3. Il résulte de l’ensemble des dispositions précitées du code général des collectivités territoriales que les procès-verbaux « provisoires » et les procès-verbaux « définitifs » par lesquels le maire constate l’état d’abandon manifeste d’une parcelle, ne constituent que de simples mesures préparatoires à la décision éventuelle du conseil municipal de déclarer cette parcelle en l’état d’abandon manifeste et de procéder à son expropriation. Ainsi, ces procès-verbaux ne portent par eux-mêmes aucune atteinte directe au droit de propriété de leurs destinataires, garanti par le premier protocole additionnel à la convention européenne de sauvegarde des droits de l’homme et des libertés fondamentales, et les irrégularités dont ils seraient entachés ne peuvent être invoquées qu’à l’appui des recours dirigés contre la décision du conseil municipal une fois cette dernière intervenue.
4. En l’espèce, il ressort des pièces du dossier que Mme B est copropriétaire indivisaire d’un immeuble situé 9, traverse Sainte Marie à Marseille (13003) sur une parcelle cadastrée section 813D, numéro 0045, quartier Saint-Mauront. Par un procès-verbal provisoire du 22 janvier 2025, dont Mme B doit être regardée comme demandant l’annulation, le maire de Marseille a constaté l’état d’abandon manifeste de cette parcelle en indiquant la nature des désordres affectant le bien auxquels il convient de remédier pour faire cesser cet état.
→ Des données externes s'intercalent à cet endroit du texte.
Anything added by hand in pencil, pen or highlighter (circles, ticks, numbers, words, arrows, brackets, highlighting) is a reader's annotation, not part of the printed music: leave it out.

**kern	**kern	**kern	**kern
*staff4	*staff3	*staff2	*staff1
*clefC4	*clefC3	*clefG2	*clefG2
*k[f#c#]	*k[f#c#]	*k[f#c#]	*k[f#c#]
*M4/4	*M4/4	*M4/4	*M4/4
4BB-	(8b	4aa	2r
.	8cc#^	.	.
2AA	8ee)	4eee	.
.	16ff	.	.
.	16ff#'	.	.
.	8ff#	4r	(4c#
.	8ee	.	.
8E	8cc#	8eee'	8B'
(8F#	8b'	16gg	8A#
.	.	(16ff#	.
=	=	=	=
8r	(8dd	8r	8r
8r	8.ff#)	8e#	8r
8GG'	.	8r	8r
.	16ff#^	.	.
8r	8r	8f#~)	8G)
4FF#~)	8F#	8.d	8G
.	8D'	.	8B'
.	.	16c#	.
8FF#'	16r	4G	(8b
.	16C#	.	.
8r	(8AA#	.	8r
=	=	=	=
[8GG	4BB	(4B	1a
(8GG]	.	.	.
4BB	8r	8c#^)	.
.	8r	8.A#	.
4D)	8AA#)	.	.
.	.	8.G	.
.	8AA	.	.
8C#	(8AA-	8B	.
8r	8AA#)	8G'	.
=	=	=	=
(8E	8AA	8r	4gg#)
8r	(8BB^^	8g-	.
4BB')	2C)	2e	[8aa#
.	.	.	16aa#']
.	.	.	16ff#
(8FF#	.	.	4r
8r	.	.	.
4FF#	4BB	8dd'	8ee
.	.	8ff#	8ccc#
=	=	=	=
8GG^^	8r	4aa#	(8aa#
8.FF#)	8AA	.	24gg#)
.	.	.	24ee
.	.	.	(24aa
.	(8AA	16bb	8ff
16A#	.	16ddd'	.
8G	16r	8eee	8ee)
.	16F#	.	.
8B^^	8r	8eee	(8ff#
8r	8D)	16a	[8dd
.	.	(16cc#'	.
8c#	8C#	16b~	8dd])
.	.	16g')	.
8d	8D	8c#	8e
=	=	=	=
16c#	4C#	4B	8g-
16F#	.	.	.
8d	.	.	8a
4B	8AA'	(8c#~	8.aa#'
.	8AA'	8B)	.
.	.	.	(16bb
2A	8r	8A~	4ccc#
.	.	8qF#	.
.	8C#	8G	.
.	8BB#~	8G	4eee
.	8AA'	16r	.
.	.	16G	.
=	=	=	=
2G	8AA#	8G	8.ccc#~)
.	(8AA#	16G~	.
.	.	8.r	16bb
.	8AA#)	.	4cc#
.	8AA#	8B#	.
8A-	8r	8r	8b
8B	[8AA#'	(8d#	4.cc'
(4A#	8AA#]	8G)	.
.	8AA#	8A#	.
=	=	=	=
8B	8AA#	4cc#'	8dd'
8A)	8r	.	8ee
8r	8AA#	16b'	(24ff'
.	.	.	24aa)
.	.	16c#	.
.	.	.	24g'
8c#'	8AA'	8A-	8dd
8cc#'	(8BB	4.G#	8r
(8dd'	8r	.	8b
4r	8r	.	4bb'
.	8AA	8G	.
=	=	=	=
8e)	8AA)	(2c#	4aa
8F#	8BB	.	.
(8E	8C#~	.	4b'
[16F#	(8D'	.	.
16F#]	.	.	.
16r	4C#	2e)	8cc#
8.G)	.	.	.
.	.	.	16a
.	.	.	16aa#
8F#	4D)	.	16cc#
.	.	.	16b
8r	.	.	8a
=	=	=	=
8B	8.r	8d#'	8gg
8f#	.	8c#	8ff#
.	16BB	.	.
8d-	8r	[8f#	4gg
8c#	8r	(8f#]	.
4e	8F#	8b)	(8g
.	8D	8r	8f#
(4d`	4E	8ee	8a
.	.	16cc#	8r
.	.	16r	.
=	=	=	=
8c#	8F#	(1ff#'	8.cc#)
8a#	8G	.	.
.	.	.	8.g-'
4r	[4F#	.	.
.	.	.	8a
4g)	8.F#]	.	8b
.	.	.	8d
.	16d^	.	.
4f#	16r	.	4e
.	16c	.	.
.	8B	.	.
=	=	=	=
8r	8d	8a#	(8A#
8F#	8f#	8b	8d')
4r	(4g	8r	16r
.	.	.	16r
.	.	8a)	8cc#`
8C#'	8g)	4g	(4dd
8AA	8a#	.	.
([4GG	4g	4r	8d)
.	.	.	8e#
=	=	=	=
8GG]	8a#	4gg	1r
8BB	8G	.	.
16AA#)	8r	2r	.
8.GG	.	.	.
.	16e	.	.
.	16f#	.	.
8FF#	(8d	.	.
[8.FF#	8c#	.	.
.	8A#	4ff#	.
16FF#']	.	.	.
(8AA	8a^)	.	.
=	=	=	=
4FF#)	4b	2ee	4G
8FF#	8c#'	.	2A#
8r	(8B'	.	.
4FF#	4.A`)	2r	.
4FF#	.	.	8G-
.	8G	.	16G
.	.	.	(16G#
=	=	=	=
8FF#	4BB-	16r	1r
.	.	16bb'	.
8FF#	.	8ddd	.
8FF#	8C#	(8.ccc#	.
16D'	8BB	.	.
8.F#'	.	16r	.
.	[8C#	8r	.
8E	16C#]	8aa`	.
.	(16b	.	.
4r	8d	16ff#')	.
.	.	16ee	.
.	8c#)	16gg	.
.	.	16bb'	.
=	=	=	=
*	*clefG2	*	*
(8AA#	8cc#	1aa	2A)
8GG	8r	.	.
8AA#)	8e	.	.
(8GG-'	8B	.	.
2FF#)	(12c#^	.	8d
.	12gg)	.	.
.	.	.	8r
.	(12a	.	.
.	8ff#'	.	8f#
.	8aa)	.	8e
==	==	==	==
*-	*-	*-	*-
Ce procès-verbal provisoire précise, en outre, que si, à l’issue d’un délai de trois mois à compter de sa notification et de sa publication, les propriétaires ou l’un deux n’ont pas fait en sorte que cesse l’état d’abandon en réalisant l’ensemble des mesures prescrites, le maire dressera le procès-verbal définitif d’état d’abandon et le conseil municipal pourra décider de poursuivre l’expropriation de la parcelle au profit notamment de la commune. Or, un tel procès-verbal provisoire, adressé à Mme B dans le cadre de l’engagement par le maire de Marseille de la procédure de déclaration de la parcelle concernée en état d’abandon manifeste prévue par les articles précités du code général des collectivités territoriales, ne constitue qu’une simple mesure préparatoire à l’éventuelle décision ultérieure du conseil municipal de déclarer la parcelle en état d’abandon manifeste et d’en poursuivre l’expropriation au profit notamment de la commune, décision seule susceptible d’être déférée au juge administratif par la voie du recours pour excès de pouvoir. Dès lors, la requête de Mme B est manifestement irrecevable et doit, par suite, être rejetée comme telle en application des dispositions précitées du 4° de l’article R. 222-1 du code de justice administrative.
O R D O N N E :
Article 1er : La requête de Mme B est rejetée.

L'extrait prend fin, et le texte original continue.